A nice big finish shoot greeted me. I was feeling pretty much done by that point and remember little of it. It was definitely a case of try to hold onto the pace until the job was done. I can't deny I was a little disappointed to see 1:28 on my watch. A far slower run than I'd been expecting, but I really couldn't have done more. Ultimately on the day I was only good for 18th in my age group and 182nd overall.

A friend asked if I'd had fun. So soon after finishing I found it hard to answer that question. At the least it had been a lot less painful than I'd imagined. I'd clearly lacked my top end and had chugged along at an Ironman pace. The body didn't have much more to give to be honest. I guess I still had a fair bit of Kona to get over.

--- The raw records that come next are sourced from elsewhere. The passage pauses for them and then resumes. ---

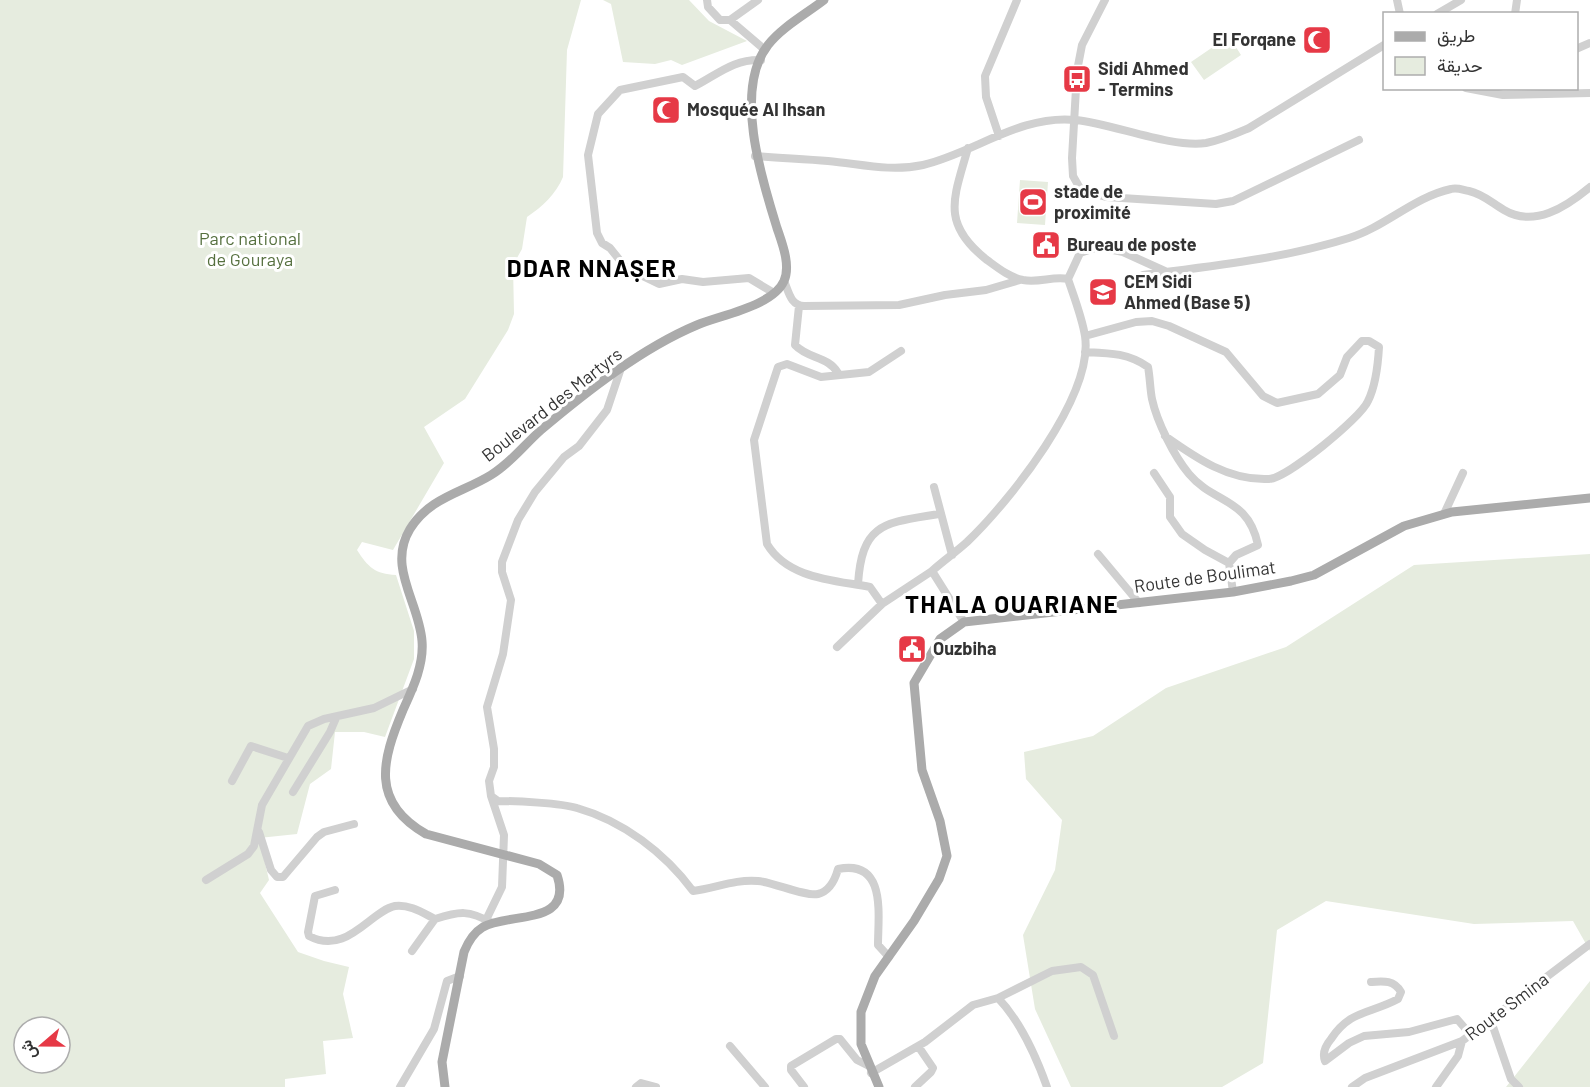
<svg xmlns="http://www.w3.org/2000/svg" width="1590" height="1087" viewBox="0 0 1590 1087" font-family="Barlow,Vazirmatn,sans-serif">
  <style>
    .green { fill: #e6ecdf; fill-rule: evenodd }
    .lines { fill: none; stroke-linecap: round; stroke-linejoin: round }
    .minor { stroke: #d0d0d0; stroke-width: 8 }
    .major { stroke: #ababab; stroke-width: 9 }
    .labels { text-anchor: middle; stroke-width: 6; stroke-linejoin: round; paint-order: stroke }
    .poi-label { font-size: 18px; font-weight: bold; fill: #333; stroke: #fff; text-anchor: start }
    .park-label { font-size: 18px; fill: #56703f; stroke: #fff }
    .street-label { font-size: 18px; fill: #333; stroke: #fff }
    .district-label { font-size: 24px; font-weight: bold; letter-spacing: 1.5px; fill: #000; stroke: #fff }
  </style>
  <rect width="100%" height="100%" fill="#fff"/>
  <path class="green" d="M 0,0 L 581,0 L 567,50 L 563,177 C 556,194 542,207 527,217 L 522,249 L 513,265 L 514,314 L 508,330 L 465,399 L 424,427 L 444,463 L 393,550 L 362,542 L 357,550 C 368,567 375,574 396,575 L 414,631 L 414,659 L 385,737 L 364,732 L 335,732 L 331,769 L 310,784 L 297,834 L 259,838 L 269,880 L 260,893 L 298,952 L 324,961 L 349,967 L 343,994 L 353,1038 L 323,1041 L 326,1074 L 285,1079 L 285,1087 L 0,1087 ZM 24,1027 L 60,1027 L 60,1063 L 24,1063 Z
    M 603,0 L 689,0 L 709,21 L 747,41 L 682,65 L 671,60 L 655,64 L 623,62 L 611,4 Z
    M 1229,36 L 1241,55 L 1204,80 L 1191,62 Z
    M 1020,180 L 1048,182 L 1045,225 L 1017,223 Z
    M 1590,554 L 1590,951 L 1573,921 L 1474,924 L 1326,901 L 1277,930 L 1263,1063 L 1222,1087 L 1071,1087 L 1035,1009 L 1023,935 L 1055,870 L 1062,820 L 1026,779 L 1024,752 L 1093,736 L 1166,688 L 1286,647 L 1414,565 Z
    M 1590,981 L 1590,1087 L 1506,1087 Z"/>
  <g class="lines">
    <path class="minor" d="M 707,0 L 708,7 L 720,20 L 730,20 L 765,50
      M 1105,0 L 1082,45 L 1077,71 L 1072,158 L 1073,176 L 1081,190 L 1106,197 L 1216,204 L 1233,201 L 1359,140
      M 1397,0 L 1400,14
      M 1437,14 L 1461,0
      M 1515,14 L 1517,0
      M 730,20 L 758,0
      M 1576,49 L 1590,43
      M 761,60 C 734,59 718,74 695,86 L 683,77 L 620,90 L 598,114 L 588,155 L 597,233 L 602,243 L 610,248 L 626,268 L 659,284 L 682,279 L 703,282 L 749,278 L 774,293
      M 1466,88 L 1503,95 L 1590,93
      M 999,136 L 986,97 L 985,76 L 1017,0
      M 968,148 C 954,198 940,223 987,260 C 998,268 1009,277 1023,280 C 1039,283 1053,276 1068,279
      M 755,156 C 779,158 804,159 828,161 C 861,164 890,172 923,165 C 974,153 1021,114 1076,120 C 1114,124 1170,148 1206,143 C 1222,140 1235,134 1249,128 L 1384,45
      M 1143,275 C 1212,266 1282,259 1349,238 C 1385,227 1414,197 1451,189 C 1457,187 1463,190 1469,191 C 1483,194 1492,203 1504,210 C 1534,228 1566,207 1590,187
      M 784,281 C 789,292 790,305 804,306 L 899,305 L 945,295 L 986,290 L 1020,280
      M 799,306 L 795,345 C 808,359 828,356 838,373
      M 1085,336 L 1136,322 L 1152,321 L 1169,326 L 1226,352 L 1263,396 L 1277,403 L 1318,394 L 1340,375 L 1347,357 L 1362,341 L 1369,341 L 1379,347 C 1378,365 1376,385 1368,401 C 1361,418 1287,478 1269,479 C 1229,481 1196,458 1165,436
      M 1085,352 C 1109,353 1128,353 1148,367 C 1150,377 1150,389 1152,399 C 1157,422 1174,456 1189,474 C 1214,504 1248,497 1258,545 L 1236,555 L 1229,563 L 1233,592
      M 620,371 L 607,410 L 579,446 L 564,457 L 535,492 L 518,520 L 502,562 L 502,572 L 511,600 L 503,654 L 487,707 L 494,749 L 494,767 L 489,781 L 491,796 L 498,801 C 516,801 561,803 577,808 C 623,821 665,853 693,891 C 716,888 735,879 758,881 C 773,882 806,897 818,894 C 830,891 835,880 838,869 C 887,859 878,915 878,945 L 889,957
      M 1154,473 L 1170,497 L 1170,517 L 1182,534 L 1205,550 L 1229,563
      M 934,487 L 952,555
      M 1444,514 L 1463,473
      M 1098,554 L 1139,603
      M 858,584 C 862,522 885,523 939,514
      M 882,604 L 870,587 C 834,580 788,579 767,544 L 754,440 L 778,367 L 787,364 L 821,377 L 869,372 L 901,351
      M 964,622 L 932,571 C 943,561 956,552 967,542 C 1009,502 1094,396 1085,336 C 1082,317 1074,297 1068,279 L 1080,253 L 1098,247 L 1123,252 L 1167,272
      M 837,647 L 882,604 L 932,571
      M 232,781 L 251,746 L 288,758
      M 293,792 L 330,732 L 336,718
      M 259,832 L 271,870 L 277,877 L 283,877 L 317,837 L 324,832 L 354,824
      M 206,880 L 248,854 L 254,846 L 262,805 L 308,726 L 324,719 L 374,708 L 413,689
      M 335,890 L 315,896 L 308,932 L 309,936 C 347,956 370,911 395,906 C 409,904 423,913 435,919 C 460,911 469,910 492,923
      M 486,920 L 502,887 L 504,835 L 491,796
      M 412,951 L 435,919
      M 1371,982 C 1384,981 1394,980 1401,992 L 1398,999 C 1370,1014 1350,1010 1331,1039 C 1326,1045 1322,1053 1325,1061 L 1349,1043 L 1364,1036 L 1409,1032 L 1457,1019 L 1470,1034
      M 998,998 L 1052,971 L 1081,967 L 1093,975 L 1114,1036
      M 1490,1018 L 1511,1079 L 1519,1087
      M 730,1046 L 765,1087
      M 871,1073 L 925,1042 L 973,1005 L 998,998 C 1021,1022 1036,1056 1047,1087
      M 400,1087 L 434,1029 L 447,981 L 460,976
      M 636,1087 L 641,1083 L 656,1087
      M 804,1087 L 791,1070 L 791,1066 L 836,1039 L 840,1039 L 857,1060 L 869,1066
      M 915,1087 L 931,1072 L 933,1068 L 918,1046
      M 1352,1087 L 1365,1078 L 1462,1041 L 1590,944
      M 1436,1087 L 1458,1056 L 1462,1041"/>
    <path class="major" d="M 445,1087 L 442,1062 L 464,952 C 468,942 473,933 483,927 C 510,912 574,926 557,875 L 539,864 L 426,834 C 370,802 382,760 403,710 C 413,688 424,665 422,641 C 419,602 387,567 410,529 C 430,497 462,493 491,475 C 511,463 524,445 541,430 C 586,392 642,348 697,325 C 721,315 773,306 784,281 C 791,265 782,243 777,228 C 762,180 733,90 768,45 C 782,27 806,14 824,0
      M 879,1087 L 861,1044 L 861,1012 L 875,976 L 914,921 L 939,879 L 947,856 L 940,821 L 922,770 L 914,683 L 940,639 L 964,622 L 1233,592 L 1291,581 L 1314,575 L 1404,526 L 1452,512 L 1590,498"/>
  </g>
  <defs>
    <g id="mosque-square" transform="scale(1.5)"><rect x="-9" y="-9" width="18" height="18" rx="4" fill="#e63946" stroke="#fff"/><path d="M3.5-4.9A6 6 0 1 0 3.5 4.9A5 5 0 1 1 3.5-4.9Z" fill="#fff"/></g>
    <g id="bus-square" transform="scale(1.5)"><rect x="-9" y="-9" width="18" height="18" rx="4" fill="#e63946" stroke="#fff"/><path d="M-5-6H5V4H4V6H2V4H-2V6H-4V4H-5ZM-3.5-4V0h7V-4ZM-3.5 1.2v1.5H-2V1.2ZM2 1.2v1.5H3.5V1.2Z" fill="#fff"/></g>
    <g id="stadium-square" transform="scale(1.5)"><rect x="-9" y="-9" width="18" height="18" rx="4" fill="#e63946" stroke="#fff"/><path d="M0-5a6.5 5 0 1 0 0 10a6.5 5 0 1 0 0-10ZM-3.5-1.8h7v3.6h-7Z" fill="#fff"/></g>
    <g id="civic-square" transform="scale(1.5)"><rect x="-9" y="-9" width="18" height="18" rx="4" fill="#e63946" stroke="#fff"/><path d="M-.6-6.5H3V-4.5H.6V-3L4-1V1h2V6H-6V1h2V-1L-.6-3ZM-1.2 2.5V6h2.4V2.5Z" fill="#fff"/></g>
    <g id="school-square" transform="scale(1.5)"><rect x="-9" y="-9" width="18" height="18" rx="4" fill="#e63946" stroke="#fff"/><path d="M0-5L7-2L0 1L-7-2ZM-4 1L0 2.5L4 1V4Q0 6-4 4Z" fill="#fff"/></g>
  </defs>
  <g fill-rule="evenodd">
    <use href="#mosque-square" x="1317" y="40"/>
    <use href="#bus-square" x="1077" y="79"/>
    <use href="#mosque-square" x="666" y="110"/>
    <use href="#stadium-square" x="1033" y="202"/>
    <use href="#civic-square" x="1046" y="245"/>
    <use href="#school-square" x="1103" y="292"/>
    <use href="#civic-square" x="912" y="649"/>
  </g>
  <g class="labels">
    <g class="poi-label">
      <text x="1296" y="46" text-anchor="end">El Forqane</text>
      <text x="1098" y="75">Sidi Ahmed<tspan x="1098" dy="21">- Termins</tspan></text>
      <text x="687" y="116">Mosquée Al Ihsan</text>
      <text x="1054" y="198">stade de<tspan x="1054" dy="21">proximité</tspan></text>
      <text x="1067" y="251">Bureau de poste</text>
      <text x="1124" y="288">CEM Sidi<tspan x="1124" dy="21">Ahmed (Base 5)</tspan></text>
      <text x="933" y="655">Ouzbiha</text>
    </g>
    <g class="park-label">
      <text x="250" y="245">Parc national<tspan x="250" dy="21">de Gouraya</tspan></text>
    </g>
    <g class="street-label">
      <text transform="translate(552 405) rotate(-38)" y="6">Boulevard des Martyrs</text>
      <text transform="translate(1205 577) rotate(-8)" y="6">Route de Boulimat</text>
      <text transform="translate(1507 1007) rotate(-37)" y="6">Route Smina</text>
    </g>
    <g class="district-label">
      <text x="592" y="277">DDAR NNAṢER</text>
      <text x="1012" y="613">THALA OUARIANE</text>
    </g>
  </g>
  <rect x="1383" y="12" width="195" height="78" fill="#ffffff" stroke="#adadad" stroke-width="1.5"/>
  <rect x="1395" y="32" width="30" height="9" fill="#ababab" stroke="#adadad" stroke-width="1.5"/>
  <text x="1437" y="42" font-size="18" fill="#333333">طريق</text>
  <rect x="1395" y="57" width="30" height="18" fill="#e6ecdf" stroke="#adadad" stroke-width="1.5"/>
  <text x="1437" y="72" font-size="18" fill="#333333">حديقة</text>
  <g transform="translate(42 1045) rotate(250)"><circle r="28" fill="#ffffff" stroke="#adadad" stroke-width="1.5"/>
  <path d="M0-4.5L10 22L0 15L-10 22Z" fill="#e63946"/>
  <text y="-9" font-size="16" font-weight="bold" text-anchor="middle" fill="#333333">ش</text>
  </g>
</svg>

A few more days down the line and I can say I did have fun. Whilst my relative performance wasn't what I'd like in the circumstances it was a solid race. I think the event itself has potential, it'd be great if they continued to run it every year. There's some tweaks to be done, but the course is a lot more fun than its description suggests.

It's always good to race in the GB kit too and the new uniform from Adidas is great. I was pleased with how comfortable it was and relieved given it was my first time using it! As usual big thanks to my sponsors and supporters. I promise the guys at the Reading Open Water Swim Lake and My Sporting Times (www.mysportingtimes.com) I'll be working on the swim. I will get a decent swim out of me at some point! Also thanks to Jaggad (www.jaggad.com) who may not have provided my race kit, but helped out during all the training.

Racing hard so closely to Kona took more out of me than expected and the last few days have been a lot easier than planned. I think it'll do me good as I get ready to race Ironman Western Australia in December. I'm feeling optimistic about that race following this performance. If I can get myself back into form and repeat the performance over the Ironman distance it could go very well.